SDKs are an attractive target for potential attackers. Indeed, a code error can lead to a vulnerability that a malicious person could exploit if it is discovered. An SDK is present in several applications. For an attacker who seeks to install his malware on as many smartphones as possible, looking for a flaw in an SDK rather than in a single application allows a much larger number of users to be affected.

In the same way, an advertising network is an exciting target because, in the event of hacking, it allows the interception of confidential information and data as well as the possibility of reaching millions of targets at once. In the case of a state attacker, he will be able to choose his targets according to their interests or remotely spy on journalists, for example.

For other attackers, the objective will be to collect as much personal data as possible. Indeed, the mass of data will facilitate the correlation of information and the possibility of subsequently using it for social engineering attacks, for example, or of reselling it on the black market. In summary, the SDK or control system makes it easier for a malicious individual to amplify their attack to reach more people.

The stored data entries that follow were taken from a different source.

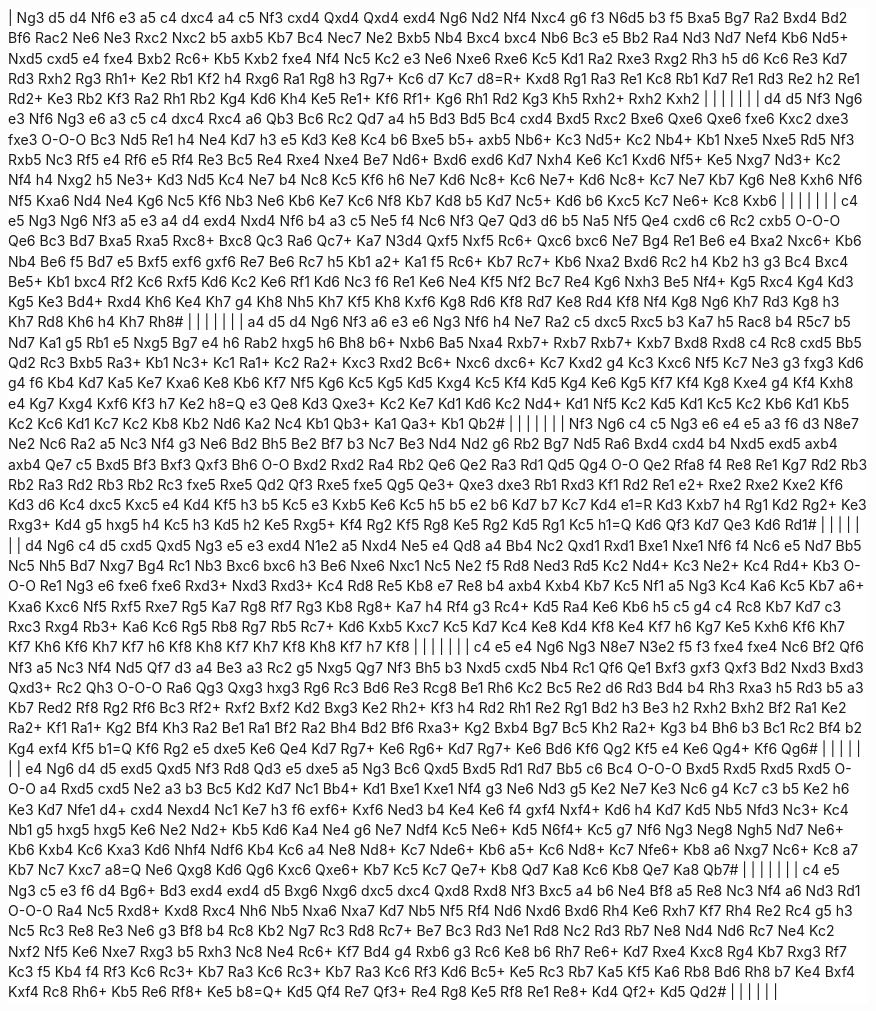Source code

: | Ng3 d5 d4 Nf6 e3 a5 c4 dxc4 a4 c5 Nf3 cxd4 Qxd4 Qxd4 exd4 Ng6 Nd2 Nf4 Nxc4 g6 f3 N6d5 b3 f5 Bxa5 Bg7 Ra2 Bxd4 Bd2 Bf6 Rac2 Ne6 Ne3 Rxc2 Nxc2 b5 axb5 Kb7 Bc4 Nec7 Ne2 Bxb5 Nb4 Bxc4 bxc4 Nb6 Bc3 e5 Bb2 Ra4 Nd3 Nd7 Nef4 Kb6 Nd5+ Nxd5 cxd5 e4 fxe4 Bxb2 Rc6+ Kb5 Kxb2 fxe4 Nf4 Nc5 Kc2 e3 Ne6 Nxe6 Rxe6 Kc5 Kd1 Ra2 Rxe3 Rxg2 Rh3 h5 d6 Kc6 Re3 Kd7 Rd3 Rxh2 Rg3 Rh1+ Ke2 Rb1 Kf2 h4 Rxg6 Ra1 Rg8 h3 Rg7+ Kc6 d7 Kc7 d8=R+ Kxd8 Rg1 Ra3 Re1 Kc8 Rb1 Kd7 Re1 Rd3 Re2 h2 Re1 Rd2+ Ke3 Rb2 Kf3 Ra2 Rh1 Rb2 Kg4 Kd6 Kh4 Ke5 Re1+ Kf6 Rf1+ Kg6 Rh1 Rd2 Kg3 Kh5 Rxh2+ Rxh2 Kxh2 |  |  |  |  |  |
| d4 d5 Nf3 Ng6 e3 Nf6 Ng3 e6 a3 c5 c4 dxc4 Rxc4 a6 Qb3 Bc6 Rc2 Qd7 a4 h5 Bd3 Bd5 Bc4 cxd4 Bxd5 Rxc2 Bxe6 Qxe6 Qxe6 fxe6 Kxc2 dxe3 fxe3 O-O-O Bc3 Nd5 Re1 h4 Ne4 Kd7 h3 e5 Kd3 Ke8 Kc4 b6 Bxe5 b5+ axb5 Nb6+ Kc3 Nd5+ Kc2 Nb4+ Kb1 Nxe5 Nxe5 Rd5 Nf3 Rxb5 Nc3 Rf5 e4 Rf6 e5 Rf4 Re3 Bc5 Re4 Rxe4 Nxe4 Be7 Nd6+ Bxd6 exd6 Kd7 Nxh4 Ke6 Kc1 Kxd6 Nf5+ Ke5 Nxg7 Nd3+ Kc2 Nf4 h4 Nxg2 h5 Ne3+ Kd3 Nd5 Kc4 Ne7 b4 Nc8 Kc5 Kf6 h6 Ne7 Kd6 Nc8+ Kc6 Ne7+ Kd6 Nc8+ Kc7 Ne7 Kb7 Kg6 Ne8 Kxh6 Nf6 Nf5 Kxa6 Nd4 Ne4 Kg6 Nc5 Kf6 Nb3 Ne6 Kb6 Ke7 Kc6 Nf8 Kb7 Kd8 b5 Kd7 Nc5+ Kd6 b6 Kxc5 Kc7 Ne6+ Kc8 Kxb6 |  |  |  |  |  |
| c4 e5 Ng3 Ng6 Nf3 a5 e3 a4 d4 exd4 Nxd4 Nf6 b4 a3 c5 Ne5 f4 Nc6 Nf3 Qe7 Qd3 d6 b5 Na5 Nf5 Qe4 cxd6 c6 Rc2 cxb5 O-O-O Qe6 Bc3 Bd7 Bxa5 Rxa5 Rxc8+ Bxc8 Qc3 Ra6 Qc7+ Ka7 N3d4 Qxf5 Nxf5 Rc6+ Qxc6 bxc6 Ne7 Bg4 Re1 Be6 e4 Bxa2 Nxc6+ Kb6 Nb4 Be6 f5 Bd7 e5 Bxf5 exf6 gxf6 Re7 Be6 Rc7 h5 Kb1 a2+ Ka1 f5 Rc6+ Kb7 Rc7+ Kb6 Nxa2 Bxd6 Rc2 h4 Kb2 h3 g3 Bc4 Bxc4 Be5+ Kb1 bxc4 Rf2 Kc6 Rxf5 Kd6 Kc2 Ke6 Rf1 Kd6 Nc3 f6 Re1 Ke6 Ne4 Kf5 Nf2 Bc7 Re4 Kg6 Nxh3 Be5 Nf4+ Kg5 Rxc4 Kg4 Kd3 Kg5 Ke3 Bd4+ Rxd4 Kh6 Ke4 Kh7 g4 Kh8 Nh5 Kh7 Kf5 Kh8 Kxf6 Kg8 Rd6 Kf8 Rd7 Ke8 Rd4 Kf8 Nf4 Kg8 Ng6 Kh7 Rd3 Kg8 h3 Kh7 Rd8 Kh6 h4 Kh7 Rh8# |  |  |  |  |  |
| a4 d5 d4 Ng6 Nf3 a6 e3 e6 Ng3 Nf6 h4 Ne7 Ra2 c5 dxc5 Rxc5 b3 Ka7 h5 Rac8 b4 R5c7 b5 Nd7 Ka1 g5 Rb1 e5 Nxg5 Bg7 e4 h6 Rab2 hxg5 h6 Bh8 b6+ Nxb6 Ba5 Nxa4 Rxb7+ Rxb7 Rxb7+ Kxb7 Bxd8 Rxd8 c4 Rc8 cxd5 Bb5 Qd2 Rc3 Bxb5 Ra3+ Kb1 Nc3+ Kc1 Ra1+ Kc2 Ra2+ Kxc3 Rxd2 Bc6+ Nxc6 dxc6+ Kc7 Kxd2 g4 Kc3 Kxc6 Nf5 Kc7 Ne3 g3 fxg3 Kd6 g4 f6 Kb4 Kd7 Ka5 Ke7 Kxa6 Ke8 Kb6 Kf7 Nf5 Kg6 Kc5 Kg5 Kd5 Kxg4 Kc5 Kf4 Kd5 Kg4 Ke6 Kg5 Kf7 Kf4 Kg8 Kxe4 g4 Kf4 Kxh8 e4 Kg7 Kxg4 Kxf6 Kf3 h7 Ke2 h8=Q e3 Qe8 Kd3 Qxe3+ Kc2 Ke7 Kd1 Kd6 Kc2 Nd4+ Kd1 Nf5 Kc2 Kd5 Kd1 Kc5 Kc2 Kb6 Kd1 Kb5 Kc2 Kc6 Kd1 Kc7 Kc2 Kb8 Kb2 Nd6 Ka2 Nc4 Kb1 Qb3+ Ka1 Qa3+ Kb1 Qb2# |  |  |  |  |  |
| Nf3 Ng6 c4 c5 Ng3 e6 e4 e5 a3 f6 d3 N8e7 Ne2 Nc6 Ra2 a5 Nc3 Nf4 g3 Ne6 Bd2 Bh5 Be2 Bf7 b3 Nc7 Be3 Nd4 Nd2 g6 Rb2 Bg7 Nd5 Ra6 Bxd4 cxd4 b4 Nxd5 exd5 axb4 axb4 Qe7 c5 Bxd5 Bf3 Bxf3 Qxf3 Bh6 O-O Bxd2 Rxd2 Ra4 Rb2 Qe6 Qe2 Ra3 Rd1 Qd5 Qg4 O-O Qe2 Rfa8 f4 Re8 Re1 Kg7 Rd2 Rb3 Rb2 Ra3 Rd2 Rb3 Rb2 Rc3 fxe5 Rxe5 Qd2 Qf3 Rxe5 fxe5 Qg5 Qe3+ Qxe3 dxe3 Rb1 Rxd3 Kf1 Rd2 Re1 e2+ Rxe2 Rxe2 Kxe2 Kf6 Kd3 d6 Kc4 dxc5 Kxc5 e4 Kd4 Kf5 h3 b5 Kc5 e3 Kxb5 Ke6 Kc5 h5 b5 e2 b6 Kd7 b7 Kc7 Kd4 e1=R Kd3 Kxb7 h4 Rg1 Kd2 Rg2+ Ke3 Rxg3+ Kd4 g5 hxg5 h4 Kc5 h3 Kd5 h2 Ke5 Rxg5+ Kf4 Rg2 Kf5 Rg8 Ke5 Rg2 Kd5 Rg1 Kc5 h1=Q Kd6 Qf3 Kd7 Qe3 Kd6 Rd1# |  |  |  |  |  |
| d4 Ng6 c4 d5 cxd5 Qxd5 Ng3 e5 e3 exd4 N1e2 a5 Nxd4 Ne5 e4 Qd8 a4 Bb4 Nc2 Qxd1 Rxd1 Bxe1 Nxe1 Nf6 f4 Nc6 e5 Nd7 Bb5 Nc5 Nh5 Bd7 Nxg7 Bg4 Rc1 Nb3 Bxc6 bxc6 h3 Be6 Nxe6 Nxc1 Nc5 Ne2 f5 Rd8 Ned3 Rd5 Kc2 Nd4+ Kc3 Ne2+ Kc4 Rd4+ Kb3 O-O-O Re1 Ng3 e6 fxe6 fxe6 Rxd3+ Nxd3 Rxd3+ Kc4 Rd8 Re5 Kb8 e7 Re8 b4 axb4 Kxb4 Kb7 Kc5 Nf1 a5 Ng3 Kc4 Ka6 Kc5 Kb7 a6+ Kxa6 Kxc6 Nf5 Rxf5 Rxe7 Rg5 Ka7 Rg8 Rf7 Rg3 Kb8 Rg8+ Ka7 h4 Rf4 g3 Rc4+ Kd5 Ra4 Ke6 Kb6 h5 c5 g4 c4 Rc8 Kb7 Kd7 c3 Rxc3 Rxg4 Rb3+ Ka6 Kc6 Rg5 Rb8 Rg7 Rb5 Rc7+ Kd6 Kxb5 Kxc7 Kc5 Kd7 Kc4 Ke8 Kd4 Kf8 Ke4 Kf7 h6 Kg7 Ke5 Kxh6 Kf6 Kh7 Kf7 Kh6 Kf6 Kh7 Kf7 h6 Kf8 Kh8 Kf7 Kh7 Kf8 Kh8 Kf7 h7 Kf8 |  |  |  |  |  |
| c4 e5 e4 Ng6 Ng3 N8e7 N3e2 f5 f3 fxe4 fxe4 Nc6 Bf2 Qf6 Nf3 a5 Nc3 Nf4 Nd5 Qf7 d3 a4 Be3 a3 Rc2 g5 Nxg5 Qg7 Nf3 Bh5 b3 Nxd5 cxd5 Nb4 Rc1 Qf6 Qe1 Bxf3 gxf3 Qxf3 Bd2 Nxd3 Bxd3 Qxd3+ Rc2 Qh3 O-O-O Ra6 Qg3 Qxg3 hxg3 Rg6 Rc3 Bd6 Re3 Rcg8 Be1 Rh6 Kc2 Bc5 Re2 d6 Rd3 Bd4 b4 Rh3 Rxa3 h5 Rd3 b5 a3 Kb7 Red2 Rf8 Rg2 Rf6 Bc3 Rf2+ Rxf2 Bxf2 Kd2 Bxg3 Ke2 Rh2+ Kf3 h4 Rd2 Rh1 Re2 Rg1 Bd2 h3 Be3 h2 Rxh2 Bxh2 Bf2 Ra1 Ke2 Ra2+ Kf1 Ra1+ Kg2 Bf4 Kh3 Ra2 Be1 Ra1 Bf2 Ra2 Bh4 Bd2 Bf6 Rxa3+ Kg2 Bxb4 Bg7 Bc5 Kh2 Ra2+ Kg3 b4 Bh6 b3 Bc1 Rc2 Bf4 b2 Kg4 exf4 Kf5 b1=Q Kf6 Rg2 e5 dxe5 Ke6 Qe4 Kd7 Rg7+ Ke6 Rg6+ Kd7 Rg7+ Ke6 Bd6 Kf6 Qg2 Kf5 e4 Ke6 Qg4+ Kf6 Qg6# |  |  |  |  |  |
| e4 Ng6 d4 d5 exd5 Qxd5 Nf3 Rd8 Qd3 e5 dxe5 a5 Ng3 Bc6 Qxd5 Bxd5 Rd1 Rd7 Bb5 c6 Bc4 O-O-O Bxd5 Rxd5 Rxd5 Rxd5 O-O-O a4 Rxd5 cxd5 Ne2 a3 b3 Bc5 Kd2 Kd7 Nc1 Bb4+ Kd1 Bxe1 Kxe1 Nf4 g3 Ne6 Nd3 g5 Ke2 Ne7 Ke3 Nc6 g4 Kc7 c3 b5 Ke2 h6 Ke3 Kd7 Nfe1 d4+ cxd4 Nexd4 Nc1 Ke7 h3 f6 exf6+ Kxf6 Ned3 b4 Ke4 Ke6 f4 gxf4 Nxf4+ Kd6 h4 Kd7 Kd5 Nb5 Nfd3 Nc3+ Kc4 Nb1 g5 hxg5 hxg5 Ke6 Ne2 Nd2+ Kb5 Kd6 Ka4 Ne4 g6 Ne7 Ndf4 Kc5 Ne6+ Kd5 N6f4+ Kc5 g7 Nf6 Ng3 Neg8 Ngh5 Nd7 Ne6+ Kb6 Kxb4 Kc6 Kxa3 Kd6 Nhf4 Ndf6 Kb4 Kc6 a4 Ne8 Nd8+ Kc7 Nde6+ Kb6 a5+ Kc6 Nd8+ Kc7 Nfe6+ Kb8 a6 Nxg7 Nc6+ Kc8 a7 Kb7 Nc7 Kxc7 a8=Q Ne6 Qxg8 Kd6 Qg6 Kxc6 Qxe6+ Kb7 Kc5 Kc7 Qe7+ Kb8 Qd7 Ka8 Kc6 Kb8 Qe7 Ka8 Qb7# |  |  |  |  |  |
| c4 e5 Ng3 c5 e3 f6 d4 Bg6+ Bd3 exd4 exd4 d5 Bxg6 Nxg6 dxc5 dxc4 Qxd8 Rxd8 Nf3 Bxc5 a4 b6 Ne4 Bf8 a5 Re8 Nc3 Nf4 a6 Nd3 Rd1 O-O-O Ra4 Nc5 Rxd8+ Kxd8 Rxc4 Nh6 Nb5 Nxa6 Nxa7 Kd7 Nb5 Nf5 Rf4 Nd6 Nxd6 Bxd6 Rh4 Ke6 Rxh7 Kf7 Rh4 Re2 Rc4 g5 h3 Nc5 Rc3 Re8 Re3 Ne6 g3 Bf8 b4 Rc8 Kb2 Ng7 Rc3 Rd8 Rc7+ Be7 Bc3 Rd3 Ne1 Rd8 Nc2 Rd3 Rb7 Ne8 Nd4 Nd6 Rc7 Ne4 Kc2 Nxf2 Nf5 Ke6 Nxe7 Rxg3 b5 Rxh3 Nc8 Ne4 Rc6+ Kf7 Bd4 g4 Rxb6 g3 Rc6 Ke8 b6 Rh7 Re6+ Kd7 Rxe4 Kxc8 Rg4 Kb7 Rxg3 Rf7 Kc3 f5 Kb4 f4 Rf3 Kc6 Rc3+ Kb7 Ra3 Kc6 Rc3+ Kb7 Ra3 Kc6 Rf3 Kd6 Bc5+ Ke5 Rc3 Rb7 Ka5 Kf5 Ka6 Rb8 Bd6 Rh8 b7 Ke4 Bxf4 Kxf4 Rc8 Rh6+ Kb5 Re6 Rf8+ Ke5 b8=Q+ Kd5 Qf4 Re7 Qf3+ Re4 Rg8 Ke5 Rf8 Re1 Re8+ Kd4 Qf2+ Kd5 Qd2# |  |  |  |  |  |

How To Protect Your Data On Your Phone

As the famous adage goes, “If it’s free, you’re the product.” And even if many believe they have “nothing to hide,” the personal data collected deserves that everyone pays particular attention to it. For a long time, education on the protection of personal data was ignored not through negligence but because the extent of Facebook’s or Google’s impact on the privacy of Internet users was not clearly understood. How many times have we created an account on a site or application accepting all the terms of use without regard to the data collected?

Today, education must continue. To limit the collection of personal data on the phone, some best practices should be adopted. Thus, each time an application requests access to personal data, the user must ask themselves whether it will really be helpful or whether it is a way of recovering as much personal information as possible. Respect. For example, does a gaming app really need access to the contacts directory? Other measures can be effective: sort through installed applications, delete those that are not used, regularly clear browsing history, and deactivate geolocation by default.

The more users adopt these reflexes, the more it will allow everyone to become aware of the extent of the collection of personal data. But the user only reaches the end of the chain. It is up to the entire ecosystem to be particularly vigilant. First of all, application developers are encouraged to carry out in-depth audits and verify that the SDKs used do not contain any security breaches. Then, obviously, the developers of the operating system are responsible for implementing security measures.

Smartphones contain a considerable amount of personal and confidential data. Regardless of the user’s identity, activity, photos, or files, it is always possible to find a way to misuse them by reselling them or impersonating the person concerned. It is only through general awareness that it will be possible to respond to the challenges of protecting personal data.